以下の通り、いい感じにLambda関数のコードが生成されました。
# define lambda function that has inline code
lambda_fn = aws_lambda.Function(
self, "lambda_function",
runtime=aws_lambda.Runtime.PYTHON_3_9,
handler="lambda-handler.main",
code=aws_lambda.Code.from_inline(
"""
def main(event, context):
print("Hello World!")
"""
),
)
コメント「# define custom widget to display lambda function」の実行結果
Lambda関数をディスプレイするカスタムウィジェットを定義する意図のコメントです。
こちらは markdown=f'''
までは自動生成されましたが、それ以降は何も補完されませんでした。 またカスタムウィジェットですのでaws_cloudwatch.CustomWidget
の生成を期待していたのですが、aws_cloudwatch.DashboardWidget
が生成される結果となりました。
# define custom widget to display lambda function
widget = aws_cloudwatch.DashboardWidget(
width=24,
height=3,
markdown=f'''
コメント「# define a text widget that displays "Hello World"」の実行結果
テキストウィジェットを定義する意図のコメントです。
こちらはいい感じにaws_cloudwatch.TextWidget
の定義が生成されました。
# define a text widget that displays "Hello World"
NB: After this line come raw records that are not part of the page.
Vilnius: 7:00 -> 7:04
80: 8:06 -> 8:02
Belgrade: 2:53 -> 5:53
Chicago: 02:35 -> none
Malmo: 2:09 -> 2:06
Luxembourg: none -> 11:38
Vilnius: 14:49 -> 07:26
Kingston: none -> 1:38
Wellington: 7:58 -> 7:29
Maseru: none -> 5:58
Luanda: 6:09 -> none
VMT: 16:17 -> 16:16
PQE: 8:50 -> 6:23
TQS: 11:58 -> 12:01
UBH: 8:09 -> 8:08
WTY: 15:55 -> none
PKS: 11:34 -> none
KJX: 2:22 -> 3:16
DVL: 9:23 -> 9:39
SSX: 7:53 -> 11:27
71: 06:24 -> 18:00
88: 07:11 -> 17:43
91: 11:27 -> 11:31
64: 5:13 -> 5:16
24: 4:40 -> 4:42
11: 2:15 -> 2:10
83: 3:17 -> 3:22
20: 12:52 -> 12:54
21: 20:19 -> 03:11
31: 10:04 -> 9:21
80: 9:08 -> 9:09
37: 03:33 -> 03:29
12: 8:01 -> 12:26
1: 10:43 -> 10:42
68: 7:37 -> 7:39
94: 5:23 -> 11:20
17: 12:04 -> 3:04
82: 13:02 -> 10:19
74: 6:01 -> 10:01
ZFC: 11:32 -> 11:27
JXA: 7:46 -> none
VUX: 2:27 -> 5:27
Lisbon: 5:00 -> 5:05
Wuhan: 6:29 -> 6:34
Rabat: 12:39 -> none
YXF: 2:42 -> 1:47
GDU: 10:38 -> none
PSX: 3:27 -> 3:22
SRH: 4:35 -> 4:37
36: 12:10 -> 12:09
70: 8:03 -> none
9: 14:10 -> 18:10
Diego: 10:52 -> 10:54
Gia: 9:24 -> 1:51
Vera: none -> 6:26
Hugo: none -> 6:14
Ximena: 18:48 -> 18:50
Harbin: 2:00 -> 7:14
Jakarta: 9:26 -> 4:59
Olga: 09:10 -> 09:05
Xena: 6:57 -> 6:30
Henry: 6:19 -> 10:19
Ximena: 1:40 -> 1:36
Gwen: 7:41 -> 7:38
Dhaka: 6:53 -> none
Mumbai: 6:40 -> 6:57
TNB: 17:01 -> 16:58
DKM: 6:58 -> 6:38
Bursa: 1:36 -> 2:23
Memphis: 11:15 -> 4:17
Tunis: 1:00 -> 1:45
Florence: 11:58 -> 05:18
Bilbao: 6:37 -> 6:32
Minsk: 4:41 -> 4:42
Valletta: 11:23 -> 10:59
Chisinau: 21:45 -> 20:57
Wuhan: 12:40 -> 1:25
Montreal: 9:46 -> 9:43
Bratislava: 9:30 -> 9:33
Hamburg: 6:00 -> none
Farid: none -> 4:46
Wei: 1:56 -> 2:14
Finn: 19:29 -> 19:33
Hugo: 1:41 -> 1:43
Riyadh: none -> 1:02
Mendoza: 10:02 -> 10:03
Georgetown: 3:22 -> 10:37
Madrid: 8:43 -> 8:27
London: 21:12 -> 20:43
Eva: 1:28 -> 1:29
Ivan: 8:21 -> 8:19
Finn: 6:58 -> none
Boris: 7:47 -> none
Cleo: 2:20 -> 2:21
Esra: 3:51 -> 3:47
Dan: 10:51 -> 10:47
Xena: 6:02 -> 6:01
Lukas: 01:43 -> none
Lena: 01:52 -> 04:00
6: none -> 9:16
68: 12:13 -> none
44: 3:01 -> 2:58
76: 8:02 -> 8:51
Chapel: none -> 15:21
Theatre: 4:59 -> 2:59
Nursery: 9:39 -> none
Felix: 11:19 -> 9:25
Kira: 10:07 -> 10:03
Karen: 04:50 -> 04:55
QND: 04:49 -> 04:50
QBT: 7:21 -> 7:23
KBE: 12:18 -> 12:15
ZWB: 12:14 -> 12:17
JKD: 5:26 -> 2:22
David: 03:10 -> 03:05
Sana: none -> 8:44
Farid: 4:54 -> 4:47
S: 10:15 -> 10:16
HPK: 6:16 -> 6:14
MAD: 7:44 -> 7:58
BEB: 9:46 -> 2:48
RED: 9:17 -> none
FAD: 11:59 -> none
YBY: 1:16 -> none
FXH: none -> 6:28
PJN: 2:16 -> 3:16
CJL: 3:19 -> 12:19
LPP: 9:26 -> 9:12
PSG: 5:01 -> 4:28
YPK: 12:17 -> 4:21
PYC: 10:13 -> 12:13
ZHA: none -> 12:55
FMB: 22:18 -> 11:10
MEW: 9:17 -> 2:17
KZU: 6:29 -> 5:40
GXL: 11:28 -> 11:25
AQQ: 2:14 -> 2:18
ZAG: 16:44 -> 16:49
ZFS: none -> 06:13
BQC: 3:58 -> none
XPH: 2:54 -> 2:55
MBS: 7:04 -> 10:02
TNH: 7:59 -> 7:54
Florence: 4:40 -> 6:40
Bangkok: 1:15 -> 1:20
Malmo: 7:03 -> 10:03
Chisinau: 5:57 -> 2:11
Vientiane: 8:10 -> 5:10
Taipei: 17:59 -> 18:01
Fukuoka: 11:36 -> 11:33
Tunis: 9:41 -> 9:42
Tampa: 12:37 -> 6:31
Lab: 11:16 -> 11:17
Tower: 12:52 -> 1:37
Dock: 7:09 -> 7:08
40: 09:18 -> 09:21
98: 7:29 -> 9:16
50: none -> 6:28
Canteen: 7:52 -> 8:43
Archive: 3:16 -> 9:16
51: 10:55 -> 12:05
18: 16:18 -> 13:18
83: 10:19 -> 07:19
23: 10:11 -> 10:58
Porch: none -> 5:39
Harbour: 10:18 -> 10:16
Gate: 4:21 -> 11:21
text_widget = aws_cloudwatch.TextWidget(
markdown="Hello World",
height=2,
width=24
この後も手順に準じてコード自動生成を試してみましたが、コメントの意図とは異なるコードが生成されるケースも散見されました。状況に応じてインプットとなるコメントの精査やアウトプットのコードの手修正は必要かな、という所感です。
とはいえ、私の様なコーディング苦手人間からするとコーディング時に次々とコードを補完してくれる機能はありがたく、とても有用に感じました。
今後も積極的に活用したいと思います。
さいごに
全体として、トレンドのAIや機械学習の技術をCloudWatchに活用したアップデートが目立ちました。またオブザーバビリティを促進するための機能もより充実化している印象です。